═══ Records to use

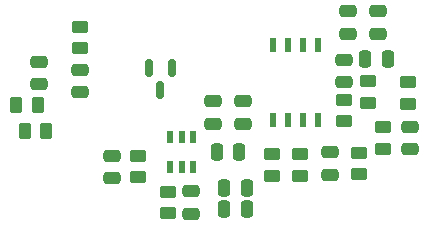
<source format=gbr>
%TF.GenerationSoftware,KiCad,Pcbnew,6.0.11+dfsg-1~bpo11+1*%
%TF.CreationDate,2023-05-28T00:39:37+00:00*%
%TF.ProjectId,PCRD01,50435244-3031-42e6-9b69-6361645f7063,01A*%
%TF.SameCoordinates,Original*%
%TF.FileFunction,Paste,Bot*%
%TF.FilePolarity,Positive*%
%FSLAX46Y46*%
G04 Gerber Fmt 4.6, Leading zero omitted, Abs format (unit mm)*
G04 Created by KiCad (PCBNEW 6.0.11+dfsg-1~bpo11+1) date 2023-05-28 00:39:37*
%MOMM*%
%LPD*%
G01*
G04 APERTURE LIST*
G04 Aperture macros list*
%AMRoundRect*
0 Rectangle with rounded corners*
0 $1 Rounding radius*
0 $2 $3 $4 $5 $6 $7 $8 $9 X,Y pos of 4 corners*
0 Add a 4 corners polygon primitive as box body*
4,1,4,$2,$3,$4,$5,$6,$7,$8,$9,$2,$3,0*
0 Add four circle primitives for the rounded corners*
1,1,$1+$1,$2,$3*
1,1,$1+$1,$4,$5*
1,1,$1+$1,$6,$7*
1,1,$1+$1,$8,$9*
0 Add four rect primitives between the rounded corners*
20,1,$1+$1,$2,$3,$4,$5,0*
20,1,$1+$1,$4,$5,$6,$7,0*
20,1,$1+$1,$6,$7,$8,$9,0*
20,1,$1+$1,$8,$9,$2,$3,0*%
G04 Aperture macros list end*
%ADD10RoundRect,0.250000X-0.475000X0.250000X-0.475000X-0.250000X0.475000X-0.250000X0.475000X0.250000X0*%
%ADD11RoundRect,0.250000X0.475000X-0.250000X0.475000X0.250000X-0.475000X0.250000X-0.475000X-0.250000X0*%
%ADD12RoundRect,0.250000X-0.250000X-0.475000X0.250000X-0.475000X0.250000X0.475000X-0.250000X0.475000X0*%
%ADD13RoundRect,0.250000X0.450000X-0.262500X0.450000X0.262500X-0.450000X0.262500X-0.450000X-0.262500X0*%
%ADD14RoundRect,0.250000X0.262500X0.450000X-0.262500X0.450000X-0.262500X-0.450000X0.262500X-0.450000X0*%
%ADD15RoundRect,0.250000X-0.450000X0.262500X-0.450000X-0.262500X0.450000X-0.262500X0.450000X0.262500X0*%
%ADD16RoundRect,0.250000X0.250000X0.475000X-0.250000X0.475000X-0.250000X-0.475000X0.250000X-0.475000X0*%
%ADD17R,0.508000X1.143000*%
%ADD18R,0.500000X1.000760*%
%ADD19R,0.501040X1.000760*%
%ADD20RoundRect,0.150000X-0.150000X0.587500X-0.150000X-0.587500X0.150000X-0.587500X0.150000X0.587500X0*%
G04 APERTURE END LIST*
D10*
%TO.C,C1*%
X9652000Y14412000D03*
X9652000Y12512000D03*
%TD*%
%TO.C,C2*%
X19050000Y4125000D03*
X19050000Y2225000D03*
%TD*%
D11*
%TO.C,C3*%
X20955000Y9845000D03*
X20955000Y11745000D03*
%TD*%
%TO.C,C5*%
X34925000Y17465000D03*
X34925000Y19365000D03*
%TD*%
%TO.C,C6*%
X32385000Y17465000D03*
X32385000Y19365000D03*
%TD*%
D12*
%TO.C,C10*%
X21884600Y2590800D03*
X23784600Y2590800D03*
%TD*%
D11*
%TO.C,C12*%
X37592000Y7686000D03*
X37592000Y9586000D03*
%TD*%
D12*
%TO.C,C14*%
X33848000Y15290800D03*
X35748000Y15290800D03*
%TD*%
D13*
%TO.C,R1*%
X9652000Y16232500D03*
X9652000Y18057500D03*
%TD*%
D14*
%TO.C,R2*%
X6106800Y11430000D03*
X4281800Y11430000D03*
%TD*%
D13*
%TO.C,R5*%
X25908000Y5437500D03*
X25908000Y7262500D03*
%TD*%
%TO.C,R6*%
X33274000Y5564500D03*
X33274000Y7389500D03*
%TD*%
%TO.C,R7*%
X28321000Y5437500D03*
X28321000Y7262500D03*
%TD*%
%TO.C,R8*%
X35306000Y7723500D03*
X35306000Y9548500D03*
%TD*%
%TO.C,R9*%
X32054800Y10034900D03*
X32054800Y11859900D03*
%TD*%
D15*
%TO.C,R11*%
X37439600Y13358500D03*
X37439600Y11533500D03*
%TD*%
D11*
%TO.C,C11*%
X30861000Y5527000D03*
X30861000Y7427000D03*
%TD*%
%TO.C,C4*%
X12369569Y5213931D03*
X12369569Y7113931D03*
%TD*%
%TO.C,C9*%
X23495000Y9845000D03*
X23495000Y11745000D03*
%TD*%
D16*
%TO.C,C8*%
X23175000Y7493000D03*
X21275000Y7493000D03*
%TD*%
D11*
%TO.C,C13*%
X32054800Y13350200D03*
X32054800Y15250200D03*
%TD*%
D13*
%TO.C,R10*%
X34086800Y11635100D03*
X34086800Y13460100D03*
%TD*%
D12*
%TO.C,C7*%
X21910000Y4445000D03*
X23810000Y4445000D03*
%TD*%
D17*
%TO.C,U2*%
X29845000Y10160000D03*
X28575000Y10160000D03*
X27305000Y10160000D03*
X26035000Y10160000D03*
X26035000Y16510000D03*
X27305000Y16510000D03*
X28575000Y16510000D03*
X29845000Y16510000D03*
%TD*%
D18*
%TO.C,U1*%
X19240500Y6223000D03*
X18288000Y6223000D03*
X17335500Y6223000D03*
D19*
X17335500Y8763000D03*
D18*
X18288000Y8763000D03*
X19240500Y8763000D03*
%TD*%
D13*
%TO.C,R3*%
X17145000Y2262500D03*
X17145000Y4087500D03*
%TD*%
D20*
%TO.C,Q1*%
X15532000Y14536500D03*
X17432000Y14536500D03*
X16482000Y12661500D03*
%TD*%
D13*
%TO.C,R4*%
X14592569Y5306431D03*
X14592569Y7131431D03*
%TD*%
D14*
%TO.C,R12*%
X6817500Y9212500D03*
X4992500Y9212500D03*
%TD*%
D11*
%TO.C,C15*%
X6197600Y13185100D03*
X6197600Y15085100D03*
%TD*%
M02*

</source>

══════

# Problem to solve:
Gather from the entries above all lines that include the string "macros".

# Solution for this exercise:
G04 Aperture macros list*
G04 Aperture macros list end*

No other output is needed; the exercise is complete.